Acquisition of a single copy, large virulence plasmid, pINV, led to the emergence of Shigella spp. from Escherichia coli. The plasmid encodes a Type III secretion system (T3SS) on a 30 kb pathogenicity island (PAI), and is maintained in a bacterial population through a series of toxin:antitoxin (TA) systems which mediate post-segregational killing (PSK). The T3SS imposes a significant cost on the bacterium, and strains which have lost the plasmid and/or genes encoding the T3SS grow faster than wild-type strains in the laboratory, and fail to bind the indicator dye Congo Red (CR). Our aim was to define the molecular events in Shigella flexneri that cause loss of Type III secretion (T3S), and to examine whether TA systems exert positional effects on pINV. During growth at 37°C, we found that deletions of regions of the plasmid including the PAI lead to the emergence of CR-negative colonies; deletions occur through intra-molecular recombination events between insertion sequences (ISs) flanking the PAI. Furthermore, by repositioning MvpAT (which belongs to the VapBC family of TA systems) near the PAI, we demonstrate that the location of this TA system alters the rearrangements that lead to loss of T3S, indicating that MvpAT acts both globally (by reducing loss of pINV through PSK) as well as locally (by preventing loss of adjacent sequences). During growth at environmental temperatures, we show for the first time that pINV spontaneously integrates into different sites in the chromosome, and this is mediated by inter-molecular events involving IS 1294. Integration leads to reduced PAI gene expression and impaired secretion through the T3SS, while excision of pINV from the chromosome restores T3SS function. Therefore, pINV integration provides a reversible mechanism for Shigella to circumvent the metabolic burden imposed by pINV. Intra- and inter-molecular events between ISs, which are abundant in Shigella spp., mediate plasticity of S. flexneri pINV.

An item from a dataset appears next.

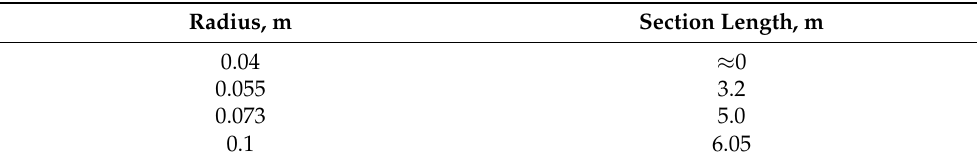
Table 2. Lengths of the temperature deviation sections at different borehole radii.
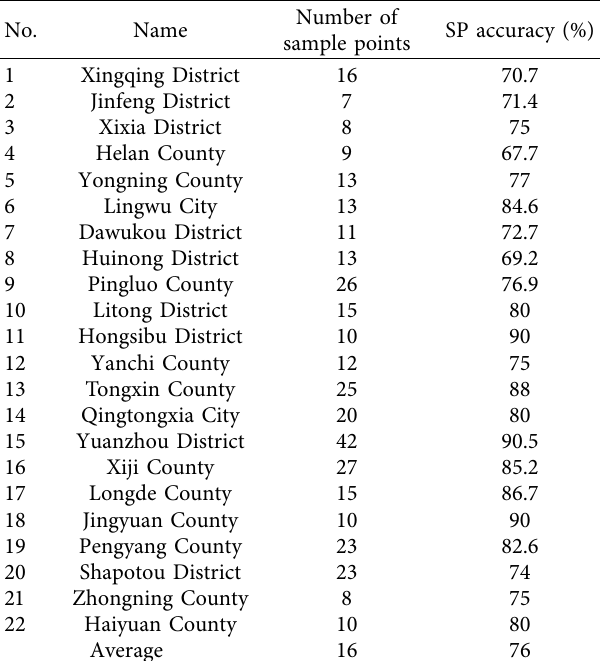
Figure 8: Normal distribution of the accuracy of the area estimates. Table 3: Sample verification of building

Shigella flexneri is the leading cause of bacillary dysentery worldwide. Key to its virulence is a large 210 kb single copy plasmid, pINV, which encodes a Type III Secretion System (T3SS) on a 30 kb pathogenicity island (PAI). When S. flexneri is grown on solid media containing Congo red (CR), virulent, T3SS-expressing colonies appear red (CR ⁺). Colonies of bacteria are white and large (CR ^-) if they lose T3SS expression; thus, the T3SS imposes a significant metabolic burden on S. flexneri. Within the laboratory, spontaneous emergence of CR ^- colonies is observed, but the molecular events responsible have not been defined. We characterised CR ^- bacteria that arise during growth at 37°C and 21°C, and demonstrate that recombination between insertion sequences (ISs) on pINV results in loss of the PAI. Furthermore, we demonstrate that MvpAT, a member of the VapBC family of toxin:antitoxin systems encoded on pINV, is responsible for both plasmid maintenance through post-segregational killing, and retention of adjacent sequences. We show for the first time that ISs on the plasmid and chromosome mediate inter-molecular recombination events, resulting in spontaneous and reversible integration of pINV into the chromosome; following integration, T3SS expression is down-regulated. Therefore, integration/excision results in phenotypic heterogeneity that provides a bet-hedging strategy for Shigella to circumvent the metabolic burden associated with retaining virulence genes.